### Working data

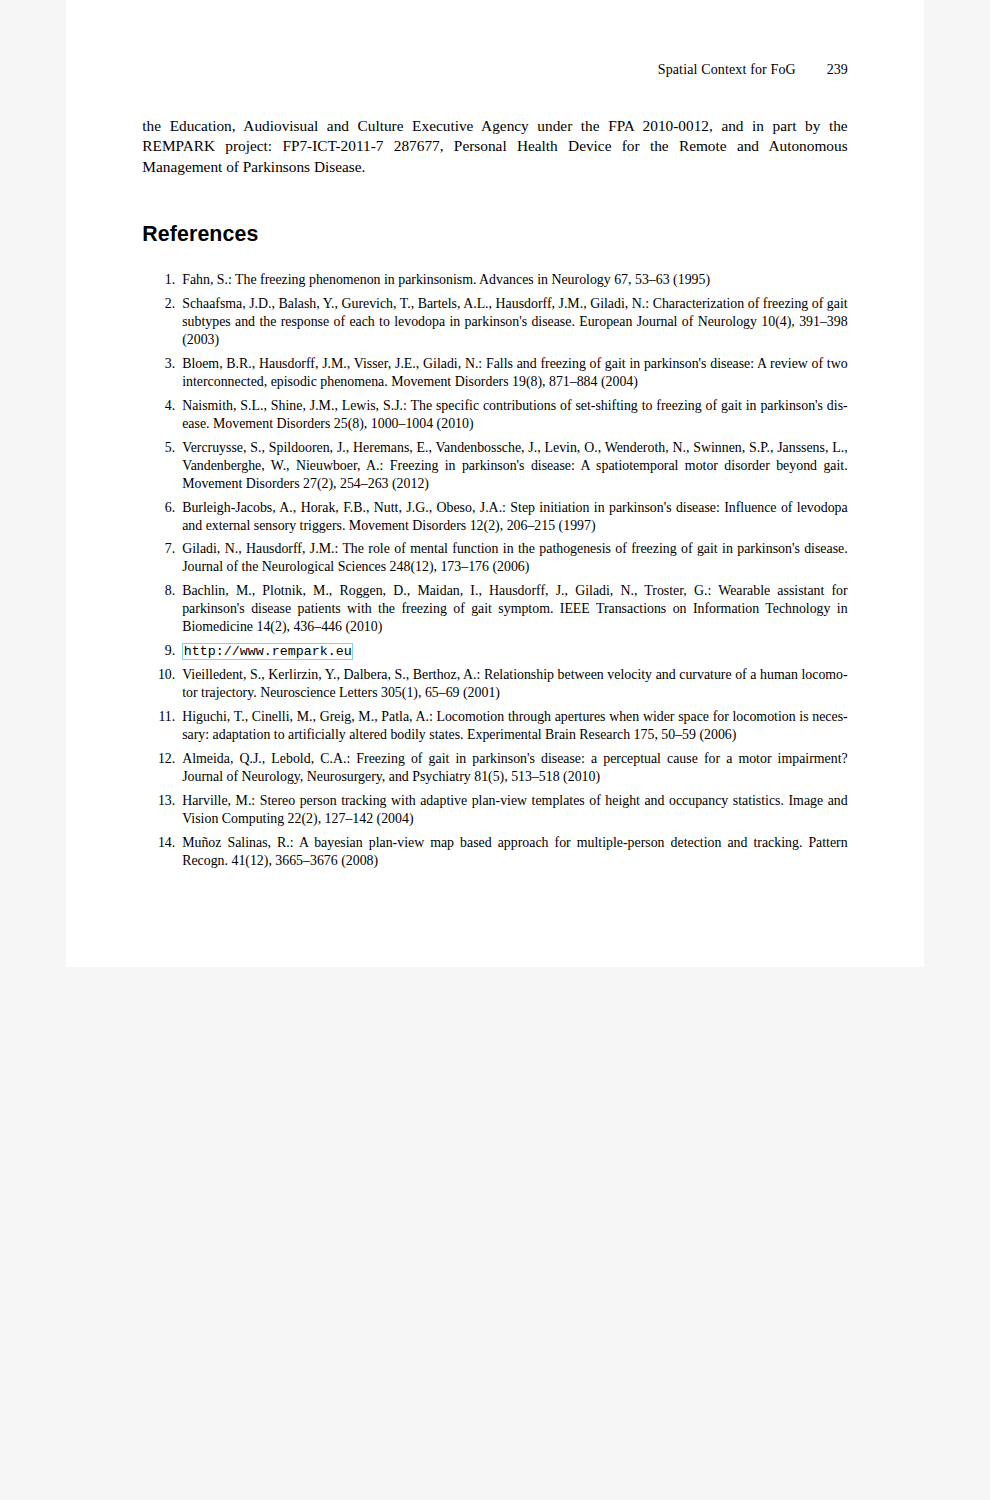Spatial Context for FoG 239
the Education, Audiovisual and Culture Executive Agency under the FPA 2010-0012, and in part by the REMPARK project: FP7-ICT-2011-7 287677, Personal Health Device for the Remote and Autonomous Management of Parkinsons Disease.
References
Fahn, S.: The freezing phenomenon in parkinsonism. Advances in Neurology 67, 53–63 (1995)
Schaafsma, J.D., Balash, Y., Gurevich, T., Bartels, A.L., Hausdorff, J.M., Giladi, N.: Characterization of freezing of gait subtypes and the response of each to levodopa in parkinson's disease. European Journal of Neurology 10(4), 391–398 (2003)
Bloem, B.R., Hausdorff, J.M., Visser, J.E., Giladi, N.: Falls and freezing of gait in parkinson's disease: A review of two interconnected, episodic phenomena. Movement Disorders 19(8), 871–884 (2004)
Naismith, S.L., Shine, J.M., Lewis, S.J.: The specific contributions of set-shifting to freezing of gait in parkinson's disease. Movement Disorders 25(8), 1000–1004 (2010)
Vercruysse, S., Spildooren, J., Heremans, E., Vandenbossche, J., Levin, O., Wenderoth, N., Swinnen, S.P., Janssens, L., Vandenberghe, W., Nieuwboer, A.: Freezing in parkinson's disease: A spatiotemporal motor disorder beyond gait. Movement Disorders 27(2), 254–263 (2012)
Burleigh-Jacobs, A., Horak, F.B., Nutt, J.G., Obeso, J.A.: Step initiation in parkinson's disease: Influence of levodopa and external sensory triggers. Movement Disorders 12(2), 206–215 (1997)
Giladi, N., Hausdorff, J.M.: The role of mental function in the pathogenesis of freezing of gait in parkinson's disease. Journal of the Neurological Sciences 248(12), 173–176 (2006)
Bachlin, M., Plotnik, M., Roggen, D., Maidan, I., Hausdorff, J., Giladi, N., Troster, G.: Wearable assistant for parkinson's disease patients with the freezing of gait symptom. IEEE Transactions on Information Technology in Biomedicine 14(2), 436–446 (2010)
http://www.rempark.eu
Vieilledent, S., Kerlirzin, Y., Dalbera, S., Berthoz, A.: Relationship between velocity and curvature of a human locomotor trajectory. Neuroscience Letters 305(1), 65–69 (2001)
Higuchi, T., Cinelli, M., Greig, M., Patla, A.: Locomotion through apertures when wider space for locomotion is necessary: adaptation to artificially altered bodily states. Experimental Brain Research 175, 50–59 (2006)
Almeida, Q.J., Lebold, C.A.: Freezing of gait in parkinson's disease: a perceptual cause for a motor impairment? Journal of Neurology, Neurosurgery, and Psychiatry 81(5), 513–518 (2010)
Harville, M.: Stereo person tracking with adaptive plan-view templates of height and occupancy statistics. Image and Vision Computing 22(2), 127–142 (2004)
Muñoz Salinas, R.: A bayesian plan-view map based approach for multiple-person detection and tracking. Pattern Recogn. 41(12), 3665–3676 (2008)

######

**Task objective:**
Lines holding the word "with" in the entries above are the ones to pull out. Copy them all.

**Result for this exercise:**
Bachlin, M., Plotnik, M., Roggen, D., Maidan, I., Hausdorff, J., Giladi, N., Troster, G.: Wearable assistant for parkinson's disease patients with the freezing of gait symptom. IEEE Transactions on Information Technology in Biomedicine 14(2), 436–446 (2010)
Harville, M.: Stereo person tracking with adaptive plan-view templates of height and occupancy statistics. Image and Vision Computing 22(2), 127–142 (2004)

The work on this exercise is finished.